> **Set exercise**
Copy the listing below line for line, changing nothing.

> **Entries from a dataset**
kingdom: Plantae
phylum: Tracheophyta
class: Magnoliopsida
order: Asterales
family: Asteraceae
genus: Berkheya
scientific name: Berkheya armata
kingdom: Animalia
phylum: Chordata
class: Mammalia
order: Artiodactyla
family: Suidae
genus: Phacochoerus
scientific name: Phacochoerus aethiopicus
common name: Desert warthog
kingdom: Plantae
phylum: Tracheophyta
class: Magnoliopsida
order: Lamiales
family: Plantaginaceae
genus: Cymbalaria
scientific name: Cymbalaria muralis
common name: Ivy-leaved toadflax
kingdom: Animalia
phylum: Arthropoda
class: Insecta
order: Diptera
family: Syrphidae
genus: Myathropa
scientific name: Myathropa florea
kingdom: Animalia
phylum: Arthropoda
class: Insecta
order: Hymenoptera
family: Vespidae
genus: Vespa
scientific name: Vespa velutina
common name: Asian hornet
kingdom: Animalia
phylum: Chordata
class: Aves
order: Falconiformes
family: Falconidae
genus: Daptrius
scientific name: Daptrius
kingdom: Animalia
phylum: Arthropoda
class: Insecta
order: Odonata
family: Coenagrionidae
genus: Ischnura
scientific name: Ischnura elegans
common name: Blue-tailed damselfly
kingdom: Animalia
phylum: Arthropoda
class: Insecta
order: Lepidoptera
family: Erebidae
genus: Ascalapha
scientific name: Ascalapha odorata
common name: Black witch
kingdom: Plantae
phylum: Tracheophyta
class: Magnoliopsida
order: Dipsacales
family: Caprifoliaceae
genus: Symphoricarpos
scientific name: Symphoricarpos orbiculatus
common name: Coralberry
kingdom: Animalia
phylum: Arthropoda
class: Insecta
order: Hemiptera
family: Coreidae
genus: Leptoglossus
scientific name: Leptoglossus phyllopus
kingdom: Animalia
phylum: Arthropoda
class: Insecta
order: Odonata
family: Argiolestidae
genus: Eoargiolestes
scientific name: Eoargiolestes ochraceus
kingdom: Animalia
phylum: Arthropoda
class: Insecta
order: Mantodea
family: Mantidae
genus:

> **Reply**
kingdom: Plantae
phylum: Tracheophyta
class: Magnoliopsida
order: Asterales
family: Asteraceae
genus: Berkheya
scientific name: Berkheya armata
kingdom: Animalia
phylum: Chordata
class: Mammalia
order: Artiodactyla
family: Suidae
genus: Phacochoerus
scientific name: Phacochoerus aethiopicus
common name: Desert warthog
kingdom: Plantae
phylum: Tracheophyta
class: Magnoliopsida
order: Lamiales
family: Plantaginaceae
genus: Cymbalaria
scientific name: Cymbalaria muralis
common name: Ivy-leaved toadflax
kingdom: Animalia
phylum: Arthropoda
class: Insecta
order: Diptera
family: Syrphidae
genus: Myathropa
scientific name: Myathropa florea
kingdom: Animalia
phylum: Arthropoda
class: Insecta
order: Hymenoptera
family: Vespidae
genus: Vespa
scientific name: Vespa velutina
common name: Asian hornet
kingdom: Animalia
phylum: Chordata
class: Aves
order: Falconiformes
family: Falconidae
genus: Daptrius
scientific name: Daptrius
kingdom: Animalia
phylum: Arthropoda
class: Insecta
order: Odonata
family: Coenagrionidae
genus: Ischnura
scientific name: Ischnura elegans
common name: Blue-tailed damselfly
kingdom: Animalia
phylum: Arthropoda
class: Insecta
order: Lepidoptera
family: Erebidae
genus: Ascalapha
scientific name: Ascalapha odorata
common name: Black witch
kingdom: Plantae
phylum: Tracheophyta
class: Magnoliopsida
order: Dipsacales
family: Caprifoliaceae
genus: Symphoricarpos
scientific name: Symphoricarpos orbiculatus
common name: Coralberry
kingdom: Animalia
phylum: Arthropoda
class: Insecta
order: Hemiptera
family: Coreidae
genus: Leptoglossus
scientific name: Leptoglossus phyllopus
kingdom: Animalia
phylum: Arthropoda
class: Insecta
order: Odonata
family: Argiolestidae
genus: Eoargiolestes
scientific name: Eoargiolestes ochraceus
kingdom: Animalia
phylum: Arthropoda
class: Insecta
order: Mantodea
family: Mantidae
genus:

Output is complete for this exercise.